(Stored data)
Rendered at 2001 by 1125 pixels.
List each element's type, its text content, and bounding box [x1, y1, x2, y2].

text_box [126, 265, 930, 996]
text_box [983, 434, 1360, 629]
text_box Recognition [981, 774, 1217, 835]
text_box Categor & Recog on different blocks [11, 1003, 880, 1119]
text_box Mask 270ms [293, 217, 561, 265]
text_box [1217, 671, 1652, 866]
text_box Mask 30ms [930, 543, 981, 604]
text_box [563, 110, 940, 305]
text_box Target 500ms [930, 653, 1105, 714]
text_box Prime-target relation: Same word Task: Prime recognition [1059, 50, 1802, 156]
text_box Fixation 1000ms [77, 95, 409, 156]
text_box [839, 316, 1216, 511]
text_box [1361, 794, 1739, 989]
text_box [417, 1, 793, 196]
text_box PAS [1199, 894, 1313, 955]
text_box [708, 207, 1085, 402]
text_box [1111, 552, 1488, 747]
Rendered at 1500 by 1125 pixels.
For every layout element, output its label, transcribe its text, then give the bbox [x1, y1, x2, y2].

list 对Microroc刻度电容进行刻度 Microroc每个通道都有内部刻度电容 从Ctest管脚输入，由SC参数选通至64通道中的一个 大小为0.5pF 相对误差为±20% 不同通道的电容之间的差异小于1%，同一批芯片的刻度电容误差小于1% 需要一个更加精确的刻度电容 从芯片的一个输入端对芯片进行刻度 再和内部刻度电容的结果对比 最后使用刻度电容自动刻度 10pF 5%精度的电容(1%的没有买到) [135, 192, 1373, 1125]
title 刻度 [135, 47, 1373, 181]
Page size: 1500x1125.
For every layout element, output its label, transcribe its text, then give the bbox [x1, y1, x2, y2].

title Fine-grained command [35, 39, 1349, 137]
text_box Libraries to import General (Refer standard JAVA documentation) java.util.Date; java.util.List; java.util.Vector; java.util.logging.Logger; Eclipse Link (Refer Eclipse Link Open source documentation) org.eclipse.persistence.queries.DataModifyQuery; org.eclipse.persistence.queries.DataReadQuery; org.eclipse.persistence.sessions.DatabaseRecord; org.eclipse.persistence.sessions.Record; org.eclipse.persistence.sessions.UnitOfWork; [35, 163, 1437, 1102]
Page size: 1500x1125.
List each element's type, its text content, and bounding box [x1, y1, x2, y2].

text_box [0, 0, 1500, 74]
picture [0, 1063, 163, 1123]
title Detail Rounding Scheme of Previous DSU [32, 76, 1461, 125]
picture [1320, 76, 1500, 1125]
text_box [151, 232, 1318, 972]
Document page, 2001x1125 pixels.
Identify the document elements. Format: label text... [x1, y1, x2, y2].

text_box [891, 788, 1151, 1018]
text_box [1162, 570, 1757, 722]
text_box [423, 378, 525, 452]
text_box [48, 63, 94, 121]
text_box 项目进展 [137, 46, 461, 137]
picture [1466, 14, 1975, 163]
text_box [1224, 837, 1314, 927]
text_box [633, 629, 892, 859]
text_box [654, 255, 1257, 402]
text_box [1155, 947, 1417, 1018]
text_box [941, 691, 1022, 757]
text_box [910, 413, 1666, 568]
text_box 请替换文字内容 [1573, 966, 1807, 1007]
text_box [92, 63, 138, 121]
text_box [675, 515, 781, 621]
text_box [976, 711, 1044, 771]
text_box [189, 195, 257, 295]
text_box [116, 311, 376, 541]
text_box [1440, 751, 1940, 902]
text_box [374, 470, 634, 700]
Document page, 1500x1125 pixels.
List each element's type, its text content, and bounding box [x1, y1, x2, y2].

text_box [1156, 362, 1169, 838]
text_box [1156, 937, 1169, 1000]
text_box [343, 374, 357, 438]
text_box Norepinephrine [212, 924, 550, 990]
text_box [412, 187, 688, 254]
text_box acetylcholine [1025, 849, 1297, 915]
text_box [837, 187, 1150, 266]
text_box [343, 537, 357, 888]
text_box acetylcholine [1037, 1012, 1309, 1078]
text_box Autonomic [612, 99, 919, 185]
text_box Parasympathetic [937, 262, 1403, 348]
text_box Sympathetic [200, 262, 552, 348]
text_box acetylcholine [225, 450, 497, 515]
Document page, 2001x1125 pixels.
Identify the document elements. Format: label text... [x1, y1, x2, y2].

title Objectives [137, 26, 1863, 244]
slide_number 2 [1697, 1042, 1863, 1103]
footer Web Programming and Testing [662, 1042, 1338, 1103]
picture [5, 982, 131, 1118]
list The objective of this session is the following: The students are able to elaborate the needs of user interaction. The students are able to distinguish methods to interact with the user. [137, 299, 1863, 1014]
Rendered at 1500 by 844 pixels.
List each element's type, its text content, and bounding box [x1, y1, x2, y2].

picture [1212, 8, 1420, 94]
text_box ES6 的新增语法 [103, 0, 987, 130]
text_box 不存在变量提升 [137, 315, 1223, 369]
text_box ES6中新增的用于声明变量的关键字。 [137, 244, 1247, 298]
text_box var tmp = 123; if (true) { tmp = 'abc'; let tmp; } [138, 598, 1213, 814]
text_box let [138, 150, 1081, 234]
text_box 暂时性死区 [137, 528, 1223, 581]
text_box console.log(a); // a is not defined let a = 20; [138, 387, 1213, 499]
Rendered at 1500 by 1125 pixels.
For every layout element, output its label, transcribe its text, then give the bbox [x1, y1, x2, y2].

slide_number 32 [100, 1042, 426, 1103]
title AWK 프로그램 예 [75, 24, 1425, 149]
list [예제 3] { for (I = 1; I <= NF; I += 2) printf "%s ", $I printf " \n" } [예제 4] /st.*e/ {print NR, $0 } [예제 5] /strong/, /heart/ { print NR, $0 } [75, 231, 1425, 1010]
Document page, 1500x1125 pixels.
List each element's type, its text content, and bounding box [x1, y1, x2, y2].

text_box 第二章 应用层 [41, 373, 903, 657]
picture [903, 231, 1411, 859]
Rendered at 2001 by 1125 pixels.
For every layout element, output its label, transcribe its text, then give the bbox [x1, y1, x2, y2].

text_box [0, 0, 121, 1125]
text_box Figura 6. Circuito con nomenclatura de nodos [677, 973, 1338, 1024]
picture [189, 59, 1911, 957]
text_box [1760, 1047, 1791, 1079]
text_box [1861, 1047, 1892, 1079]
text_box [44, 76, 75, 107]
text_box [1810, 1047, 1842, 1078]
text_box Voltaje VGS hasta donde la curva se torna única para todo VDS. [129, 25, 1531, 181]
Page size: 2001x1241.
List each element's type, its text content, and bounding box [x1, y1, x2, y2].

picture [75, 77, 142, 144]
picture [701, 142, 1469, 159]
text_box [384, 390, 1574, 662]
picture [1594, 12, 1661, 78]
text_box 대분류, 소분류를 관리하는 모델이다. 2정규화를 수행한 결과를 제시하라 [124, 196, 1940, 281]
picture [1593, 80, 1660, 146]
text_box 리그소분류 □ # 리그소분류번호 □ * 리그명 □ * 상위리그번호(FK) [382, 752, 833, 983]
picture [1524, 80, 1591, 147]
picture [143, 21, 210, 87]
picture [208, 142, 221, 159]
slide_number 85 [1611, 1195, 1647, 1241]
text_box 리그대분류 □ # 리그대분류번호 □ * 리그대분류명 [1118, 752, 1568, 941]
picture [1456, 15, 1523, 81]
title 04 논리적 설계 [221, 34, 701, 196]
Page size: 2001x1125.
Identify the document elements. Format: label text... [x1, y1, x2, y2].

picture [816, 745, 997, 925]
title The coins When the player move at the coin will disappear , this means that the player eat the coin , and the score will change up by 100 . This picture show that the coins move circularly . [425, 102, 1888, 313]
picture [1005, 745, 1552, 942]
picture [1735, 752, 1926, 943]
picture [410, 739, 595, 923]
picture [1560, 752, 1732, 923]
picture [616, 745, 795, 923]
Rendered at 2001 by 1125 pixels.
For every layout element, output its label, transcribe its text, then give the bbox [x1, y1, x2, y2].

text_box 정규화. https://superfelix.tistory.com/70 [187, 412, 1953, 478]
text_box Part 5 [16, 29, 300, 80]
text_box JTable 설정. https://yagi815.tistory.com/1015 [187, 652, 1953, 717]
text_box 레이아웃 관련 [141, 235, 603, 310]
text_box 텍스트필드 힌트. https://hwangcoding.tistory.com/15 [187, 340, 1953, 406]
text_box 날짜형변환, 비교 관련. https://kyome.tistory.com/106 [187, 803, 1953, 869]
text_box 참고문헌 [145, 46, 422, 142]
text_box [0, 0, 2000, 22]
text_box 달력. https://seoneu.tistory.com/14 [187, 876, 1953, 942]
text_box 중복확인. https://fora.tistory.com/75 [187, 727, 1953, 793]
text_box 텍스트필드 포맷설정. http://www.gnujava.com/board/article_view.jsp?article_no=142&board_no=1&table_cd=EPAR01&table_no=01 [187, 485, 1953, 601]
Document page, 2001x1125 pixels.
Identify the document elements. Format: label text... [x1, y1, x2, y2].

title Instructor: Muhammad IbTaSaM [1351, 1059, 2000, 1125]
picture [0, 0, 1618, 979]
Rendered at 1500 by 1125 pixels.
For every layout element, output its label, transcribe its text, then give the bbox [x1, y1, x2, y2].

• _What you should do_
Copy out the entries above exactly as given, starting at the top and ending with the line containing "text_box [126, 265, 930, 996]"; include both and nothing more.

• _Answer box_
Rendered at 2001 by 1125 pixels.
List each element's type, its text content, and bounding box [x1, y1, x2, y2].

text_box [126, 265, 930, 996]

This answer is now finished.